Written by Greg Ellifritz
Have you seen the new aftermarket Glock magazine baseplates that double as glass breakers? If not, this article will show you what I’m talking about. A reader recently asked my opinion on their utility.
There is absolutely no way I would put one of these baseplates on any of my carry magazines. They are a horrible idea.
Issue one is the potential for impaling your support hand during normal pistol manipulations. Vigorously inserting the magazine or executing a “Tap/Rack” malfunction clearance drill with this device creates the potential for a severe hand injury. Gunfights are hard enough. I don’t help myself win by creating my own disabling hand injury during the fight.
Issue Two is the fact that the baseplate is likely to tear up whatever cover garment you are wearing while carrying concealed. Guns are hard on clothes. Guns with pointy, sharp protuberances are even harder. If you want to replace your jacket a couple times a year, by all means go ahead. That’s not something I want to do.
More importantly along this line of thought is the fact that if the baseplate is tearing your clothing, it may also snag during the drawstroke. A snagged gun on a concealed draw often equals fumbling at best or a dropped weapon at worst. Don’t take the chance.
Issue Three is loss of muzzle control. When you are playing the cool guy by breaking a car window with the butt of your Glock, where is your muzzle pointing?

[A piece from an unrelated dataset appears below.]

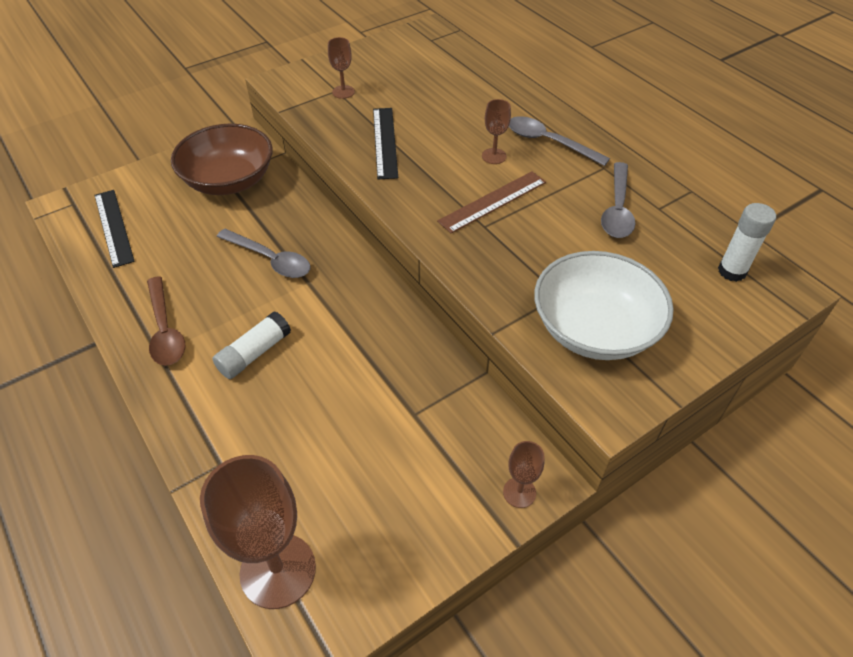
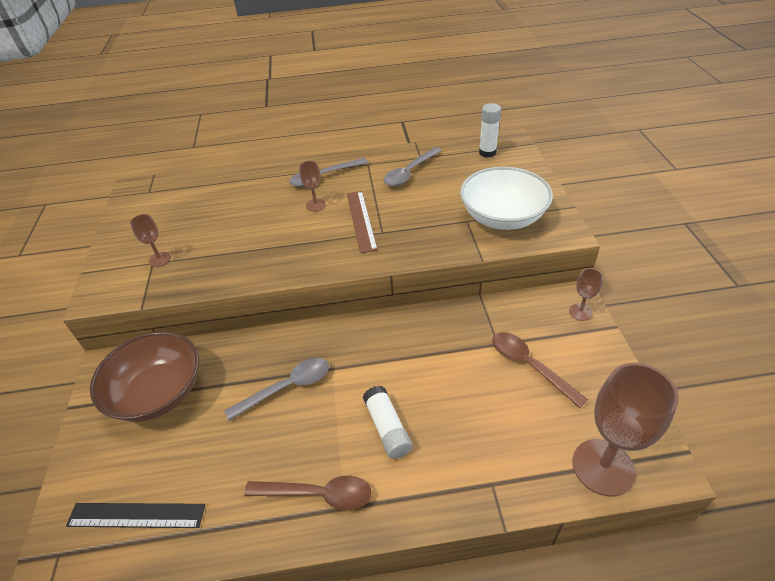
camera: 60 degrees left, 5 degrees down
(384, 142) = (248, 254): black ruler -> none
(395, 456) = (529, 365): none -> brown spoon
(617, 209) = (409, 172): grey spoon -> grey spoon turned 90 degrees clockwise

Do you know that striking with the pistol or impacts to the gun hand are scientifically identified factors contributing to negligent discharges? When the gun “accidentally” fires, there is a good chance that it will be pointed at yourself, maybe even your own head if you strike really hard with good follow through. At best, you will negligently fire a round into the air. That bullet has to come down somewhere.
Issue Four is the most important. Magazine baseplates are not very sturdy to begin with. They are not designed to endure the shock of heavy impact. Have you ever sheared a baseplate off when dropping a magazine on the concrete floor of a range? When I was the full time firearms instructor for my police department, I saw that happen a couple times a year. A full power strike against window glass is much more forceful than casually dropping a magazine from waist height. If dropping the magazine causes a sheared baseplate, striking with it dramatically increases the chance.
An officer with a neighboring department tried to break a car window with the butt of his HK USP a few years ago. The baseplate sheared off and all of his ammunition shot out onto the street. Not good. I was asked to repair the damaged magazine for the officer. Why would I take the chance of disabling my pistol during a crisis situation? It isn’t a very good idea.
If you want to carry a glass breaker, by all means do so. Please don’t attach that glass breaker to a vital piece of emergency equipment.